December 20, 2012
"WE ARE ALL ORIGINALISTS":
The Original Originalist : Robert Bork's lasting legacy (Adam Freedman, 20 December 2012, WSJ)
More important, Bork is one of a handful of jurists who succeeded in changing the way Americans view our supreme law: the Constitution. In 1987, originalism--the doctrine that the Constitution should be applied as originally understood--was considered a fringe theory. The reigning philosophy in academia and on the bench was that we have a "living Constitution," in short, that judges can unilaterally change the document's meaning. In his 1990 book, The Tempting of America, Bork became the first scholar to provide a detailed explanation of originalism for the general public. He also dispelled the myth that originalism seeks to divine the secret intentions of the Constitution's framers. Rather, it is an attempt to understand how the text would have been understood by "those who ratified our Constitution and its various amendments." Bork explained that this task was vital "because what the ratifiers understood themselves to be enacting must be taken to be what the public of that time would have understood the words to mean." [...]Today, originalism has moved from the fringes to the mainstream.

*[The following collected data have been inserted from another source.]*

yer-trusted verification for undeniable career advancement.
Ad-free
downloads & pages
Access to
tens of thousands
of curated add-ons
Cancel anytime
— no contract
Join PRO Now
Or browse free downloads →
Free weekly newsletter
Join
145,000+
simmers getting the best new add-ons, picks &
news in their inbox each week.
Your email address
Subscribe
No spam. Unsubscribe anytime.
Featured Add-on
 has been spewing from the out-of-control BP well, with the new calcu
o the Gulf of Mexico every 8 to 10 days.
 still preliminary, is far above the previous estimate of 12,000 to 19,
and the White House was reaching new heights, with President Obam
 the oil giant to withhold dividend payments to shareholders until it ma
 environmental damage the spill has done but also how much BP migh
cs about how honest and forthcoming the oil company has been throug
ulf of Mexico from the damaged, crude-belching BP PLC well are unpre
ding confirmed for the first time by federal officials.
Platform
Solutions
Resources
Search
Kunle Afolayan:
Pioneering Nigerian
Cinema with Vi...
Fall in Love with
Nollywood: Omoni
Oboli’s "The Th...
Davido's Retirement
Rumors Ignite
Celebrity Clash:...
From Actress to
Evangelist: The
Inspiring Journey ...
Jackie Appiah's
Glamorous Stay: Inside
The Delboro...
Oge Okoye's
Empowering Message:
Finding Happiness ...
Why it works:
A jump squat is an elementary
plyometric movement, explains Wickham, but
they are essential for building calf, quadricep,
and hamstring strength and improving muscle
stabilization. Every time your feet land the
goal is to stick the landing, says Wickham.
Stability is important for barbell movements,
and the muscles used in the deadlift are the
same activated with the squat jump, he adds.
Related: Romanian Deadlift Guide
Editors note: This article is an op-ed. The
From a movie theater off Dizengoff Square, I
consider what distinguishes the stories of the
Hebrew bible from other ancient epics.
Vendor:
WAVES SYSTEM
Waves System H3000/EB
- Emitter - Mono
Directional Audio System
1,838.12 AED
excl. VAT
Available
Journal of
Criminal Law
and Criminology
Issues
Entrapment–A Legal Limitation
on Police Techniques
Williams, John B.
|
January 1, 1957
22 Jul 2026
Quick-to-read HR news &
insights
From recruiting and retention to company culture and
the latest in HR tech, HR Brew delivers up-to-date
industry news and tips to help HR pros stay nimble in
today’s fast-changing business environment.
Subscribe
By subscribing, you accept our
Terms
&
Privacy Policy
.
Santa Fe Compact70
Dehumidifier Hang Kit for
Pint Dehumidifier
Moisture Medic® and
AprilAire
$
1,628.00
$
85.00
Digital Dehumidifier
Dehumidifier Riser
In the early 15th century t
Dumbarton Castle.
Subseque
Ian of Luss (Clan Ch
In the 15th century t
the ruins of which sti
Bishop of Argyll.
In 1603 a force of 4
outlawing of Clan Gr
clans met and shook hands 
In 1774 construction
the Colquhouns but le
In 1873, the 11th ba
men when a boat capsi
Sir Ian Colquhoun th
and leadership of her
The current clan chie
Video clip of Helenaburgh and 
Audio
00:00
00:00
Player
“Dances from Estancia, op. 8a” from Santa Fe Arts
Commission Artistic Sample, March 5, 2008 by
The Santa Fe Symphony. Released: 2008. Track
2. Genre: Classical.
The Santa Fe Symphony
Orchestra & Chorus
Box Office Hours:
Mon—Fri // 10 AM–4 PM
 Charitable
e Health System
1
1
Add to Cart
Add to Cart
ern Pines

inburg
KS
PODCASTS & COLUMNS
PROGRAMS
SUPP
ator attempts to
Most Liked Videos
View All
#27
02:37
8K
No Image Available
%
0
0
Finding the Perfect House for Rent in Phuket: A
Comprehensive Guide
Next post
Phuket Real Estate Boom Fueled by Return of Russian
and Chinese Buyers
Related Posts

Many liberal legal scholars concede that judges ought to be guided by the original understanding of the Constitution.No Supreme Court nominee today dares disavow originalism or declare his or her sympathy with a "living Constitution" philosophy. When Elena Kagan faced Senate confirmation for the Supreme Court in 2010, she went out of her way to praise originalism as an interpretive method. As the future justice explained: "Sometimes [the framers] laid down very specific rules. Sometimes they laid down broad principles. Either way, we apply what they say, what they meant to do. So in that sense, we are all originalists."Indeed we are. And for that, we should thank Robert Bork.